**TEXTE FOURNI**

───

N comme Navigation : les secours ne sont toujours pas venus et vous commencez à vous sentir bien seul dans votre coin. Il va falloir songer à migrer. La navigation regroupe l’ensemble des disciplines d’orientation et de déplacement en milieu hostile. Que vous ayez une boussole entre les mains ou que vous connaissiez les étoiles et les plantes indiquant le Nord, vous aurez également à cheminer en terres inconnues pour espérer rejoindre une forme de civilisation. Ce périple peut exiger de vous des séances d’escalade, de rafting ou simplement une endurance suffisante pour marcher des centaines de kilomètres avec de bien maigres ressources.

───

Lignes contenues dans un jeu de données
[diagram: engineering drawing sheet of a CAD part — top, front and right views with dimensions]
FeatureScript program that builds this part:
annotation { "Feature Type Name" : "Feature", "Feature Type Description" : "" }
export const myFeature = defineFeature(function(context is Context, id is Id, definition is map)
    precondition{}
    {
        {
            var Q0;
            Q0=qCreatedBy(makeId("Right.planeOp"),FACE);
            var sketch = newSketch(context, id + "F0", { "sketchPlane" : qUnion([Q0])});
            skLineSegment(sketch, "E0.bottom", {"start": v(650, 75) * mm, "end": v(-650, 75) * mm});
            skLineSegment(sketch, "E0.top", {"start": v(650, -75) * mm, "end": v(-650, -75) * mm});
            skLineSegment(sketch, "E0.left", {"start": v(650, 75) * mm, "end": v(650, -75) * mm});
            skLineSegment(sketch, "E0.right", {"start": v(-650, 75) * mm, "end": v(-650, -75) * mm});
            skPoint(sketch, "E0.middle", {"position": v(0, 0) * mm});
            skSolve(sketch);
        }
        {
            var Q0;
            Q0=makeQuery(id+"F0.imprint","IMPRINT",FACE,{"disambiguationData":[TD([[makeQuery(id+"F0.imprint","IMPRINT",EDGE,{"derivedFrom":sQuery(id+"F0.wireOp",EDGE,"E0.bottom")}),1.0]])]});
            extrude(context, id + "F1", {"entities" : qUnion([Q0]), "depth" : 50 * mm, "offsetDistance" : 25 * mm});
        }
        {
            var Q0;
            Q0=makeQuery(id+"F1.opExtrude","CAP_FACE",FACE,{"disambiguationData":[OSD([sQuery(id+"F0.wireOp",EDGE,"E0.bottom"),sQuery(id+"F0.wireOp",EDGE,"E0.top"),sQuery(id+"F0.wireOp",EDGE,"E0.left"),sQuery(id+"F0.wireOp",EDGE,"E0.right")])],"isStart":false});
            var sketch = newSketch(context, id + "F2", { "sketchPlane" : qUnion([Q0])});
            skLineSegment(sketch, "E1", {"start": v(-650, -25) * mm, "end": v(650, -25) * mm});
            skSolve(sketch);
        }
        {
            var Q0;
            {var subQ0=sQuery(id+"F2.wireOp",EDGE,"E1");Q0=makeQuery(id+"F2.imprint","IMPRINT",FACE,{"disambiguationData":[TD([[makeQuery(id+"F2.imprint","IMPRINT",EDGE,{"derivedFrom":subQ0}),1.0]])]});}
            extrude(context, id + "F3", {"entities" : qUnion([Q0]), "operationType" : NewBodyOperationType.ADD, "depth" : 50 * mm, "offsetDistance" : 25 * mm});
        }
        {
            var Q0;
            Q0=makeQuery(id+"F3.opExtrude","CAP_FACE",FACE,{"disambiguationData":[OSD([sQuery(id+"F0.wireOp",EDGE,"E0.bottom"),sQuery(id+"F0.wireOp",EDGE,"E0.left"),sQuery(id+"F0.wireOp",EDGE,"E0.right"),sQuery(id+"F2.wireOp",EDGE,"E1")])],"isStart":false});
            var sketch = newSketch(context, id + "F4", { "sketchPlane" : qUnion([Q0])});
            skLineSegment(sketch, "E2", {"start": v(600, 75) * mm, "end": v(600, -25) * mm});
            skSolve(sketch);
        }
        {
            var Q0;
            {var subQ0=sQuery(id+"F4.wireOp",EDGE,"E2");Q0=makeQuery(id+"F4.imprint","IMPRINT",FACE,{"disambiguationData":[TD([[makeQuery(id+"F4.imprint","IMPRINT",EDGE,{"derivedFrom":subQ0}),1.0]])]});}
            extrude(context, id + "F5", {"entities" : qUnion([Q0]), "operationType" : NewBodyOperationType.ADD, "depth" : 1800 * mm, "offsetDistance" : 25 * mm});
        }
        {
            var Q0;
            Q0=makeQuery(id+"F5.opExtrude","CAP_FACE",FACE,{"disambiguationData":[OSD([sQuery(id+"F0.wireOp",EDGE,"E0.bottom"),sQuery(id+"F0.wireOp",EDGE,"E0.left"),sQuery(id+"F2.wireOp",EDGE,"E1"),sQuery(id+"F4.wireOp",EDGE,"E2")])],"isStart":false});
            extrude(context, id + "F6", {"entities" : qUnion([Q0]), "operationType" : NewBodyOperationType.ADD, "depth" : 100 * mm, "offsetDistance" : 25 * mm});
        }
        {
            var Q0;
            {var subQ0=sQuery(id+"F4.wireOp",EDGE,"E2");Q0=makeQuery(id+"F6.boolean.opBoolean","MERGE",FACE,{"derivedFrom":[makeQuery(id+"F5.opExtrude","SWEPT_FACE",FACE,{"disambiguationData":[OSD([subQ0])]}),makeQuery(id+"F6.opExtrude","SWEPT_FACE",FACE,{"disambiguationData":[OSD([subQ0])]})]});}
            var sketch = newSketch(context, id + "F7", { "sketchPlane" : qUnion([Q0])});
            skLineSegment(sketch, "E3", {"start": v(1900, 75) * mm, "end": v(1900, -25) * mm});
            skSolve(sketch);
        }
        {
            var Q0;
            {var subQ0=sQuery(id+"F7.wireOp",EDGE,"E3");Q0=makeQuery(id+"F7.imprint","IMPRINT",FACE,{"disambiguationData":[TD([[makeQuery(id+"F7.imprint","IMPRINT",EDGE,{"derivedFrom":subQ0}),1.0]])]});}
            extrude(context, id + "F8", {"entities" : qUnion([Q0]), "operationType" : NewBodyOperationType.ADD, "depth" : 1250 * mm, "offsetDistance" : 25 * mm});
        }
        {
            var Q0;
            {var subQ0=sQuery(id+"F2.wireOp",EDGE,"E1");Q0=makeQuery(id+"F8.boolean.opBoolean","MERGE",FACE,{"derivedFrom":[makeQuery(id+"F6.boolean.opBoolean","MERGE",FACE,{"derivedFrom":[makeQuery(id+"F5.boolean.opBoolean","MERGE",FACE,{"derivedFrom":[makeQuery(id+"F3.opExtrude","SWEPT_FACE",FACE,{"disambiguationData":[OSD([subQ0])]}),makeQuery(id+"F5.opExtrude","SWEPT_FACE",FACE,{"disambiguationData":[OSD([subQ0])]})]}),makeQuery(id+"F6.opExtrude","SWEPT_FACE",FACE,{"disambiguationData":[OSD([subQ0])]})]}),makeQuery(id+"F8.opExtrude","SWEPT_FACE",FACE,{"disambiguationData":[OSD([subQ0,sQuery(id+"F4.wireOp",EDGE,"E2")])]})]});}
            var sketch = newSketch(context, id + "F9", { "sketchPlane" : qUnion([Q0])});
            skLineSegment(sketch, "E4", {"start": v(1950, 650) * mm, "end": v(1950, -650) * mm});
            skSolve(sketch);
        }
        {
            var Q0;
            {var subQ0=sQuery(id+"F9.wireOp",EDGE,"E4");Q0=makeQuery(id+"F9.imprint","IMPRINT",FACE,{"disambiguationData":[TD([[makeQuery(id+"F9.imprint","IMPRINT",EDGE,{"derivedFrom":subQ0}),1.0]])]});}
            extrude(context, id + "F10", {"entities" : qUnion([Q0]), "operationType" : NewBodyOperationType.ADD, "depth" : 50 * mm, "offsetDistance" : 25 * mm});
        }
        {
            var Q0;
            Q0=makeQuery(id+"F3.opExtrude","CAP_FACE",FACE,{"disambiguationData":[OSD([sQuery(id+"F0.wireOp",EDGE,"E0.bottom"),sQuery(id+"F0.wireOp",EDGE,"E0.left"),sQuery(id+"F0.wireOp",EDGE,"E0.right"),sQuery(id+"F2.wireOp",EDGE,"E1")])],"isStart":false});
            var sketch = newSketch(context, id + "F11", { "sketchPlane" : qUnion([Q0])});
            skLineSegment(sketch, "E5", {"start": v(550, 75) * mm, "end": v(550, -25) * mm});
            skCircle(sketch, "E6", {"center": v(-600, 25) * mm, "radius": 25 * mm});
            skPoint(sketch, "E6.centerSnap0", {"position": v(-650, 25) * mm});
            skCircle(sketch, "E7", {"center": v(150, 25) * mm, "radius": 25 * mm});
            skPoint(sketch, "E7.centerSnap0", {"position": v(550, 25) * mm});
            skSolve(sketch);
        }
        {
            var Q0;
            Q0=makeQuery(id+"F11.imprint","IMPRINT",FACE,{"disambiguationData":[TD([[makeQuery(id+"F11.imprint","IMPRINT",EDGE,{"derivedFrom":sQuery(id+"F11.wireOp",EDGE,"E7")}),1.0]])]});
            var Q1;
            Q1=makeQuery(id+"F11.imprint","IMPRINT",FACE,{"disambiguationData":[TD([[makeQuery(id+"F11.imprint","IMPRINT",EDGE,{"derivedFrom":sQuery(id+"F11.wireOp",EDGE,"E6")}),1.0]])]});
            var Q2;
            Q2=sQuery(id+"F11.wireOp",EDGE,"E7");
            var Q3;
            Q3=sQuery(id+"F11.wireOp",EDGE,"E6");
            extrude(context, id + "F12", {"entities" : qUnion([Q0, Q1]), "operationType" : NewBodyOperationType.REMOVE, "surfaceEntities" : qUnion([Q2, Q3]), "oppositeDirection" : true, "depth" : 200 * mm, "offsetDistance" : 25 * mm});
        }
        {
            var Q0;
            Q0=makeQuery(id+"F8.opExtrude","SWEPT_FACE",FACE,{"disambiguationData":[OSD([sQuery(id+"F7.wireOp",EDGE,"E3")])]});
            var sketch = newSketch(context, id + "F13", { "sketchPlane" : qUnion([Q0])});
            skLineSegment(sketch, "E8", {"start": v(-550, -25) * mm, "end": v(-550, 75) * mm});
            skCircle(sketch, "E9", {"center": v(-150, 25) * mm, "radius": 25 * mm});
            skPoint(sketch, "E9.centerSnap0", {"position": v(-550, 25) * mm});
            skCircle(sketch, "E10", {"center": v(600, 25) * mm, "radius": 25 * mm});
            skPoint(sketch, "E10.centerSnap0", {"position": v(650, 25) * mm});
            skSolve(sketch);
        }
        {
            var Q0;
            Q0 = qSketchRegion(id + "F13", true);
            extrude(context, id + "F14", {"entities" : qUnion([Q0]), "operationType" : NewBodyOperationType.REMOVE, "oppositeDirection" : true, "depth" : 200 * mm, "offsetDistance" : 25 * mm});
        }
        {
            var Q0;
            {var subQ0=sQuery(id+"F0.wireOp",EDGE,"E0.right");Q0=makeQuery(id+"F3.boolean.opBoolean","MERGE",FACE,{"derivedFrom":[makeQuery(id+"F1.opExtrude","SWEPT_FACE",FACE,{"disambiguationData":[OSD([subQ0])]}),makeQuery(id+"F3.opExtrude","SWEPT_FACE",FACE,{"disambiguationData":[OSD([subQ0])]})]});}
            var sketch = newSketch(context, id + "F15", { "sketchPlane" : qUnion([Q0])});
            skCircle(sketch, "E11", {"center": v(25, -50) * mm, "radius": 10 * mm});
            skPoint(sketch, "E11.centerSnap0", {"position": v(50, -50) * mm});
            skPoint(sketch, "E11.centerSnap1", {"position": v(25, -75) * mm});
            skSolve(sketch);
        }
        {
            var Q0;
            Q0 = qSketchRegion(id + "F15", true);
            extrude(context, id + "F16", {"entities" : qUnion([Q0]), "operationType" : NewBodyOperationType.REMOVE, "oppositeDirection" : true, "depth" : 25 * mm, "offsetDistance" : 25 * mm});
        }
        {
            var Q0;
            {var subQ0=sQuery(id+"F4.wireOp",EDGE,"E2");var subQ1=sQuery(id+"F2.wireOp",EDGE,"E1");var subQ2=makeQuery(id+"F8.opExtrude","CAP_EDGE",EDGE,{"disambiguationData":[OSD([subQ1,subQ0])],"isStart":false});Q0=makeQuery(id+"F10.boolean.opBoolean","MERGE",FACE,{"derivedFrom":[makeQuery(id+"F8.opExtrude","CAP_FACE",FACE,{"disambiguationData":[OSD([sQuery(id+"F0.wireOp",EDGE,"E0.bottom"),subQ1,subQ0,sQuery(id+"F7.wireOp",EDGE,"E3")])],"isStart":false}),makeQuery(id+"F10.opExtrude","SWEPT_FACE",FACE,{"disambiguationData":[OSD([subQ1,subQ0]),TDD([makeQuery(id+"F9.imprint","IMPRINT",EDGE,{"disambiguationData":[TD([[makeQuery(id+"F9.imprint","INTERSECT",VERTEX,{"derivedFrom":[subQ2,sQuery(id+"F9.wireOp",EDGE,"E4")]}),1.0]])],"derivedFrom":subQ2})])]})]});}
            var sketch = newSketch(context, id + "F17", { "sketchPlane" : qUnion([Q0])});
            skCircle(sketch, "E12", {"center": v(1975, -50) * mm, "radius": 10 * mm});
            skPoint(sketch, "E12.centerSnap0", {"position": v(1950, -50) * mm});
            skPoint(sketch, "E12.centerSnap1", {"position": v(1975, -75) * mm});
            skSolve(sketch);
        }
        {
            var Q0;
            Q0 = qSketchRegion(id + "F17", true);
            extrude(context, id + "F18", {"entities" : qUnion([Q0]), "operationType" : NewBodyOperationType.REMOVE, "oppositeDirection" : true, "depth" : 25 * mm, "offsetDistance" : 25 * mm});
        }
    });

───

**TRAVAIL DEMANDÉ**
• 1. Recopiez le passage du texte sur la navigation qui commence aux mots « N comme Navigation » et s'arrête après « bien maigres ressources. ».
• 2. D'après le texte sur la navigation, quelles disciplines la navigation regroupe-t-elle ?
• 3. Poursuivez le texte sur la navigation après sa dernière phrase.

**RÉPONSES FOURNIES**
• 1.
N comme Navigation : les secours ne sont toujours pas venus et vous commencez à vous sentir bien seul dans votre coin. Il va falloir songer à migrer. La navigation regroupe l’ensemble des disciplines d’orientation et de déplacement en milieu hostile. Que vous ayez une boussole entre les mains ou que vous connaissiez les étoiles et les plantes indiquant le Nord, vous aurez également à cheminer en terres inconnues pour espérer rejoindre une forme de civilisation. Ce périple peut exiger de vous des séances d’escalade, de rafting ou simplement une endurance suffisante pour marcher des centaines de kilomètres avec de bien maigres ressources.

• 2. L'ensemble des disciplines d'orientation et de déplacement en milieu hostile.

• 3.
CONCLUSION

Ainsi la “Survie” est une porte d’entrée vers l’exploration de savoir-faire et de connaissances regroupées au sein du “Bushcraft”. Ce dernier se pratique en loisir, même si l’on peut tout à fait chercher à se mettre au défi en conditions hostiles (avec les filets de sécurité nécessaires). Tout pratiquant doit apprendre à connaître les limites de son propre organisme, mais également les mesures à prendre en cas de situation chaotique. Différentes philosophies animent les adeptes de la “Survie”, certains sont toujours prêts et voient leur subsistance comme une tâche quotidienne (survivalistes) ; d’autres y vont à la dure, équipés de leur matériel de bivouac parfois conséquent quitte à négliger les ressources naturelles environnantes (sur le modèle des commandos) ; enfin, certains s’engagent vers le dénuement le plus total et cherchent à satisfaire l’ensemble de leurs besoins par des matériaux disponibles dans la nature (Bushcraft dit “primitif”). Chacun verra midi à sa porte, soyons juste conscient que cette somme de techniques et de principes est héritée de temps immémoriaux où nos ancêtres préhistoriques luttaient quotidiennement pour, au sens propre, survivre. Sans eux, aucun de nous ne serait sur cette terre, cherchons donc à leur rendre hommage avec une pratique humble et raisonnée de cet art ancestral. Merci à eux.